Your assignment
Turn every line of the records below into a Markdown table with two columns, Row and Line: number the lines in order and skip any blank ones. Leave the pictures out.

[[ Source information, beginning ]]

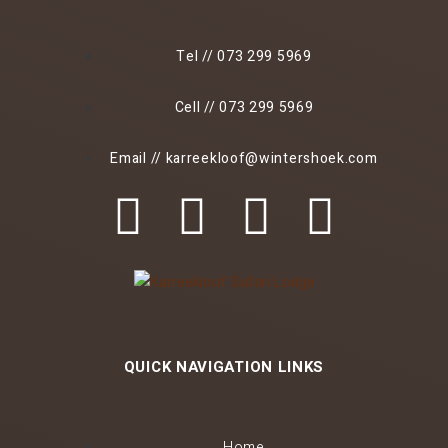
Tel // 073 299 5969
Cell // 073 299 5969
Email // karreekloof@wintershoek.com
QUICK NAVIGATION LINKS
Home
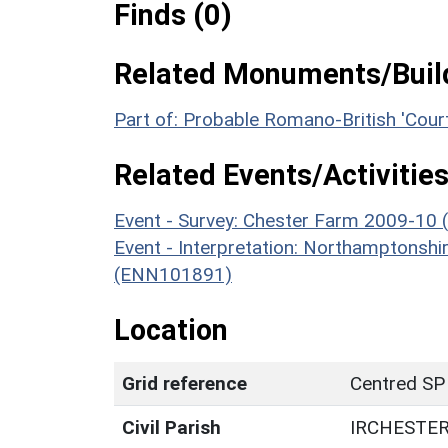
Finds (0)
Related Monuments/Build
Part of: Probable Romano-British 'Co
Related Events/Activities
Event - Survey: Chester Farm 2009-10 
Event - Interpretation: Northamptons
(ENN101891)
Location
Grid reference
Centred SP
Civil Parish
IRCHESTE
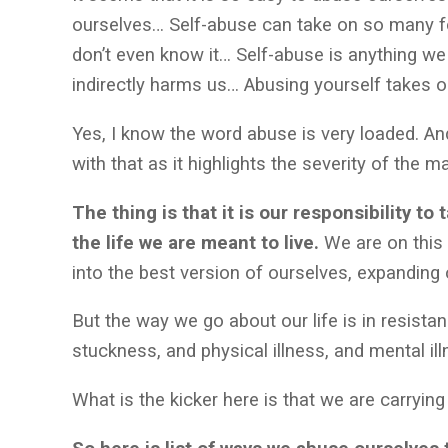
ourselves… Self-abuse can take on so many f
don’t even know it… Self-abuse is anything we 
indirectly harms us… Abusing yourself takes 
Yes, I know the word abuse is very loaded. And
with that as it highlights the severity of the 
The thing is that it is our responsibility to
the life we are meant to live.
We are on this
into the best version of ourselves, expandi
But the way we go about our life is in resistan
stuckness, and physical illness, and mental i
What is the kicker here is that we are carryin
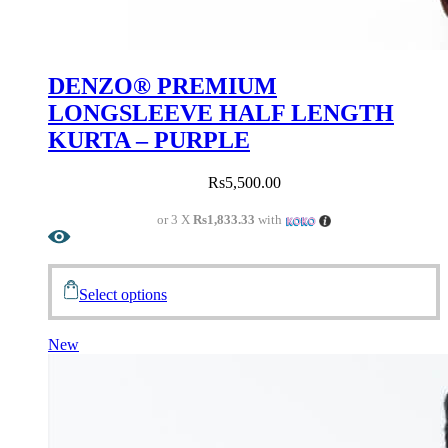
DENZO® PREMIUM
LONGSLEEVE HALF LENGTH
KURTA – PURPLE
Rs
5,500.00
or 3 X
Rs1,833.33
with
Select options
New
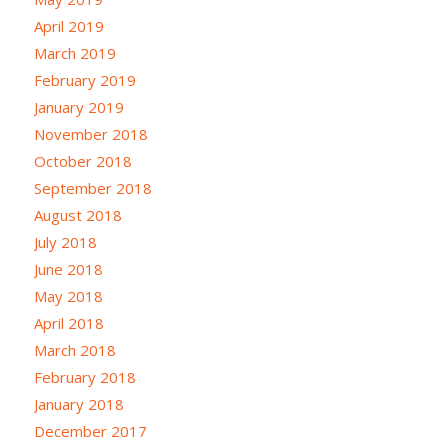
April 2019
March 2019
February 2019
January 2019
November 2018
October 2018
September 2018
August 2018
July 2018
June 2018
May 2018
April 2018
March 2018
February 2018
January 2018
December 2017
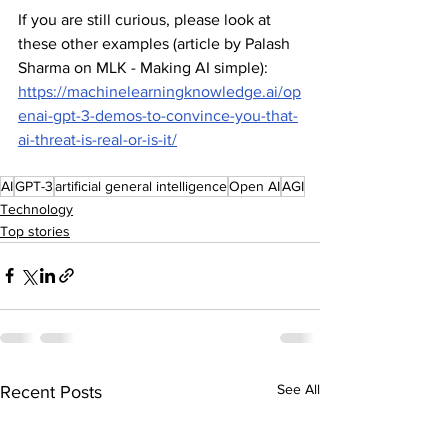
If you are still curious, please look at 
these other examples (article by Palash 
Sharma on MLK - Making AI simple): 
https://machinelearningknowledge.ai/op
enai-gpt-3-demos-to-convince-you-that-
ai-threat-is-real-or-is-it/
AI
GPT-3
artificial general intelligence
Open AI
AGI
Technology
Top stories
See All
Recent Posts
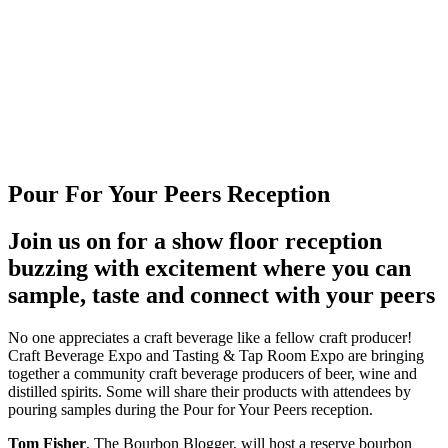
Pour For Your Peers Reception
Join us on for a show floor reception
buzzing with excitement where you can
sample, taste and connect with your peers
No one appreciates a craft beverage like a fellow craft producer!
Craft Beverage Expo and Tasting & Tap Room Expo are bringing
together a community craft beverage producers of beer, wine and
distilled spirits. Some will share their products with attendees by
pouring samples during the Pour for Your Peers reception.
Tom Fisher
, The Bourbon Blogger, will host a reserve bourbon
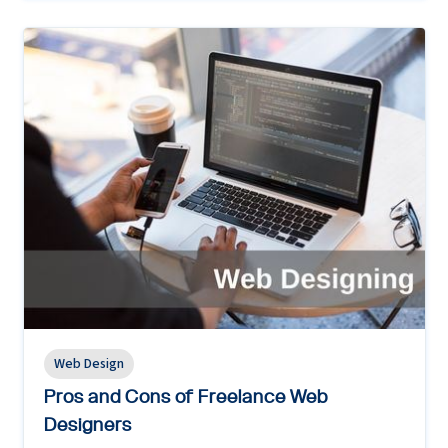
Web Design
Pros and Cons of Freelance Web
Designers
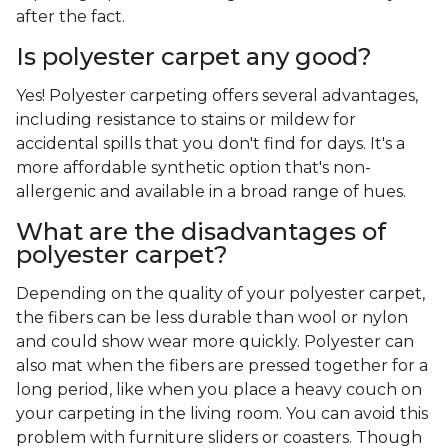
after the fact.
Is polyester carpet any good?
Yes! Polyester carpeting offers several advantages,
including resistance to stains or mildew for
accidental spills that you don't find for days. It's a
more affordable synthetic option that's non-
allergenic and available in a broad range of hues.
What are the disadvantages of
polyester carpet?
Depending on the quality of your polyester carpet,
the fibers can be less durable than wool or nylon
and could show wear more quickly. Polyester can
also mat when the fibers are pressed together for a
long period, like when you place a heavy couch on
your carpeting in the living room. You can avoid this
problem with furniture sliders or coasters. Though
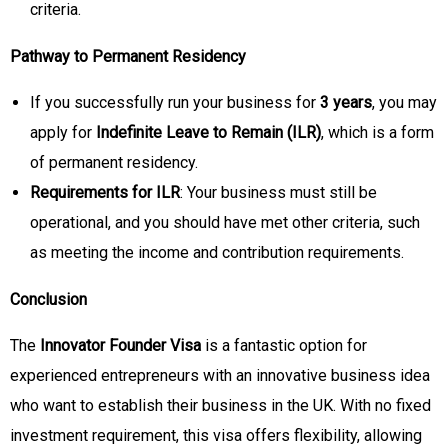
criteria.
Pathway to Permanent Residency
If you successfully run your business for
3 years
, you may
apply for
Indefinite Leave to Remain (ILR)
, which is a form
of permanent residency.
Requirements for ILR
: Your business must still be
operational, and you should have met other criteria, such
as meeting the income and contribution requirements.
Conclusion
The
Innovator Founder Visa
is a fantastic option for
experienced entrepreneurs with an innovative business idea
who want to establish their business in the UK. With no fixed
investment requirement, this visa offers flexibility, allowing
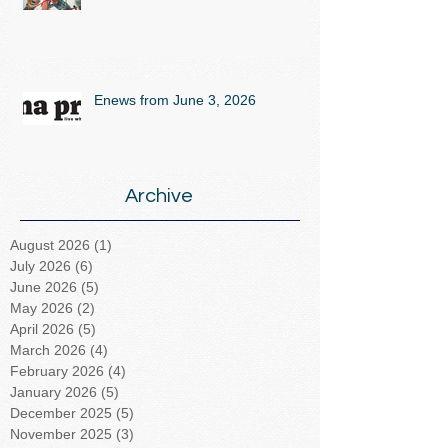
Enews from June 3, 2026
Archive
August 2026
(1)
1 post
July 2026
(6)
6 posts
June 2026
(5)
5 posts
May 2026
(2)
2 posts
April 2026
(5)
5 posts
March 2026
(4)
4 posts
February 2026
(4)
4 posts
January 2026
(5)
5 posts
December 2025
(5)
5 posts
November 2025
(3)
3 posts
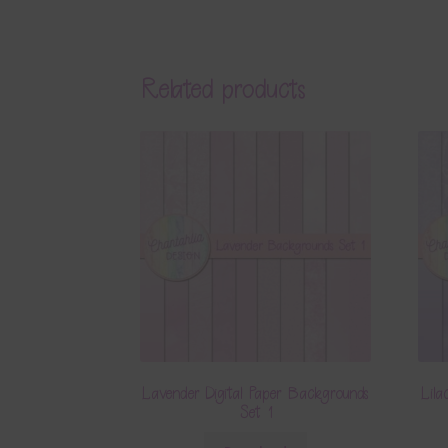
Related products
Lavender Digital Paper Backgrounds
Lila
Set 1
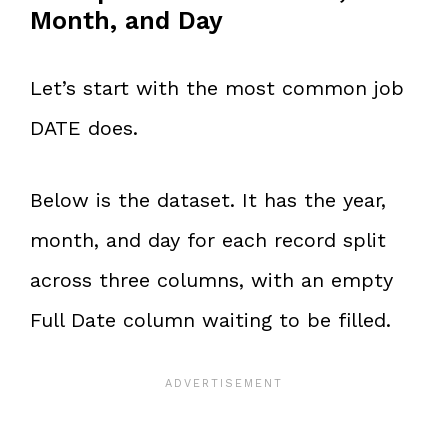
Month, and Day
Let’s start with the most common job
DATE does.
Below is the dataset. It has the year,
month, and day for each record split
across three columns, with an empty
Full Date column waiting to be filled.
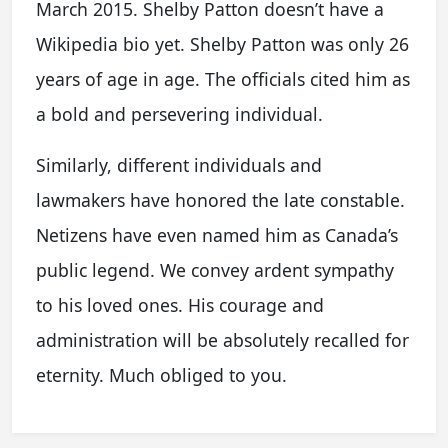
March 2015. Shelby Patton doesn’t have a
Wikipedia bio yet. Shelby Patton was only 26
years of age in age. The officials cited him as
a bold and persevering individual.
Similarly, different individuals and
lawmakers have honored the late constable.
Netizens have even named him as Canada’s
public legend. We convey ardent sympathy
to his loved ones. His courage and
administration will be absolutely recalled for
eternity. Much obliged to you.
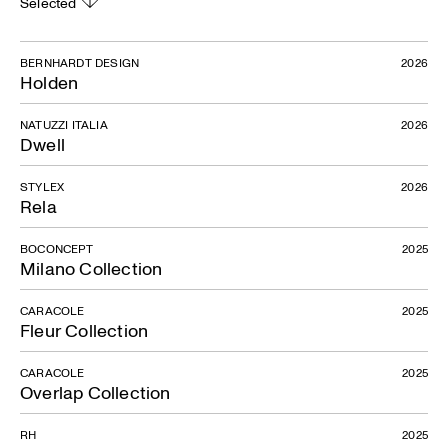
Selected
BERNHARDT DESIGN
2026
Holden
NATUZZI ITALIA
2026
Dwell
STYLEX
2026
Rela
BOCONCEPT
2025
Milano Collection
CARACOLE
2025
Fleur Collection
CARACOLE
2025
Overlap Collection
RH
2025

[[ Source information, end ]]

Answer to the exercise
| Row | Line |
|---|---|
| 1 | Tel // 073 299 5969 |
| 2 | Cell // 073 299 5969 |
| 3 | Email // karreekloof@wintershoek.com |
| 4 | QUICK NAVIGATION LINKS |
| 5 | Home |
| 6 | Finds (0) |
| 7 | Related Monuments/Build |
| 8 | Part of: Probable Romano-British 'Co |
| 9 | Related Events/Activities |
| 10 | Event - Survey: Chester Farm 2009-10  |
| 11 | Event - Interpretation: Northamptons |
| 12 | (ENN101891) |
| 13 | Location |
| 14 | Grid reference |
| 15 | Centred SP |
| 16 | Civil Parish |
| 17 | IRCHESTE |
| 18 | ourselves… Self-abuse can take on so many f |
| 19 | don’t even know it… Self-abuse is anything we  |
| 20 | indirectly harms us… Abusing yourself takes  |
| 21 | Yes, I know the word abuse is very loaded. And |
| 22 | with that as it highlights the severity of the  |
| 23 | The thing is that it is our responsibility to |
| 24 | the life we are meant to live. |
| 25 | We are on this |
| 26 | into the best version of ourselves, expandi |
| 27 | But the way we go about our life is in resistan |
| 28 | stuckness, and physical illness, and mental i |
| 29 | What is the kicker here is that we are carryin |
| 30 | DENZO® PREMIUM |
| 31 | LONGSLEEVE HALF LENGTH |
| 32 | KURTA – PURPLE |
| 33 | Rs |
| 34 | 5,500.00 |
| 35 | or 3 X |
| 36 | Rs1,833.33 |
| 37 | with |
| 38 | Select options |
| 39 | New |
| 40 | April 2019 |
| 41 | March 2019 |
| 42 | February 2019 |
| 43 | January 2019 |
| 44 | November 2018 |
| 45 | October 2018 |
| 46 | September 2018 |
| 47 | August 2018 |
| 48 | July 2018 |
| 49 | June 2018 |
| 50 | May 2018 |
| 51 | April 2018 |
| 52 | March 2018 |
| 53 | February 2018 |
| 54 | January 2018 |
| 55 | December 2017 |
| 56 | If you are still curious, please look at  |
| 57 | these other examples (article by Palash  |
| 58 | Sharma on MLK - Making AI simple):  |
| 59 | https://machinelearningknowledge.ai/op |
| 60 | enai-gpt-3-demos-to-convince-you-that- |
| 61 | ai-threat-is-real-or-is-it/ |
| 62 | AI |
| 63 | GPT-3 |
| 64 | artificial general intelligence |
| 65 | Open AI |
| 66 | AGI |
| 67 | Technology |
| 68 | Top stories |
| 69 | See All |
| 70 | Recent Posts |
| 71 | Pour For Your Peers Reception |
| 72 | Join us on for a show floor reception |
| 73 | buzzing with excitement where you can |
| 74 | sample, taste and connect with your peers |
| 75 | No one appreciates a craft beverage like a fellow craft producer! |
| 76 | Craft Beverage Expo and Tasting & Tap Room Expo are bringing |
| 77 | together a community craft beverage producers of beer, wine and |
| 78 | distilled spirits. Some will share their products with attendees by |
| 79 | pouring samples during the Pour for Your Peers reception. |
| 80 | Tom Fisher |
| 81 | , The Bourbon Blogger, will host a reserve bourbon |
| 82 | Web Design |
| 83 | Pros and Cons of Freelance Web |
| 84 | Designers |
| 85 | after the fact. |
| 86 | Is polyester carpet any good? |
| 87 | Yes! Polyester carpeting offers several advantages, |
| 88 | including resistance to stains or mildew for |
| 89 | accidental spills that you don't find for days. It's a |
| 90 | more affordable synthetic option that's non- |
| 91 | allergenic and available in a broad range of hues. |
| 92 | What are the disadvantages of |
| 93 | polyester carpet? |
| 94 | Depending on the quality of your polyester carpet, |
| 95 | the fibers can be less durable than wool or nylon |
| 96 | and could show wear more quickly. Polyester can |
| 97 | also mat when the fibers are pressed together for a |
| 98 | long period, like when you place a heavy couch on |
| 99 | your carpeting in the living room. You can avoid this |
| 100 | problem with furniture sliders or coasters. Though |
| 101 | criteria. |
| 102 | Pathway to Permanent Residency |
| 103 | If you successfully run your business for |
| 104 | 3 years |
| 105 | , you may |
| 106 | apply for |
| 107 | Indefinite Leave to Remain (ILR) |
| 108 | , which is a form |
| 109 | of permanent residency. |
| 110 | Requirements for ILR |
| 111 | : Your business must still be |
| 112 | operational, and you should have met other criteria, such |
| 113 | as meeting the income and contribution requirements. |
| 114 | Conclusion |
| 115 | The |
| 116 | Innovator Founder Visa |
| 117 | is a fantastic option for |
| 118 | experienced entrepreneurs with an innovative business idea |
| 119 | who want to establish their business in the UK. With no fixed |
| 120 | investment requirement, this visa offers flexibility, allowing |
| 121 | Enews from June 3, 2026 |
| 122 | Archive |
| 123 | August 2026 |
| 124 | (1) |
| 125 | 1 post |
| 126 | July 2026 |
| 127 | (6) |
| 128 | 6 posts |
| 129 | June 2026 |
| 130 | (5) |
| 131 | 5 posts |
| 132 | May 2026 |
| 133 | (2) |
| 134 | 2 posts |
| 135 | April 2026 |
| 136 | (5) |
| 137 | 5 posts |
| 138 | March 2026 |
| 139 | (4) |
| 140 | 4 posts |
| 141 | February 2026 |
| 142 | (4) |
| 143 | 4 posts |
| 144 | January 2026 |
| 145 | (5) |
| 146 | 5 posts |
| 147 | December 2025 |
| 148 | (5) |
| 149 | 5 posts |
| 150 | November 2025 |
| 151 | (3) |
| 152 | 3 posts |
| 153 | Related products |
| 154 | Lavender Digital Paper Backgrounds |
| 155 | Lila |
| 156 | Set 1 |
| 157 | Month, and Day |
| 158 | Let’s start with the most common job |
| 159 | DATE does. |
| 160 | Below is the dataset. It has the year, |
| 161 | month, and day for each record split |
| 162 | across three columns, with an empty |
| 163 | Full Date column waiting to be filled. |
| 164 | March 2015. Shelby Patton doesn’t have a |
| 165 | Wikipedia bio yet. Shelby Patton was only 26 |
| 166 | years of age in age. The officials cited him as |
| 167 | a bold and persevering individual. |
| 168 | Similarly, different individuals and |
| 169 | lawmakers have honored the late constable. |
| 170 | Netizens have even named him as Canada’s |
| 171 | public legend. We convey ardent sympathy |
| 172 | to his loved ones. His courage and |
| 173 | administration will be absolutely recalled for |
| 174 | eternity. Much obliged to you. |
| 175 | Selected |
| 176 | BERNHARDT DESIGN |
| 177 | 2026 |
| 178 | Holden |
| 179 | NATUZZI ITALIA |
| 180 | 2026 |
| 181 | Dwell |
| 182 | STYLEX |
| 183 | 2026 |
| 184 | Rela |
| 185 | BOCONCEPT |
| 186 | 2025 |
| 187 | Milano Collection |
| 188 | CARACOLE |
| 189 | 2025 |
| 190 | Fleur Collection |
| 191 | CARACOLE |
| 192 | 2025 |
| 193 | Overlap Collection |
| 194 | RH |
| 195 | 2025 |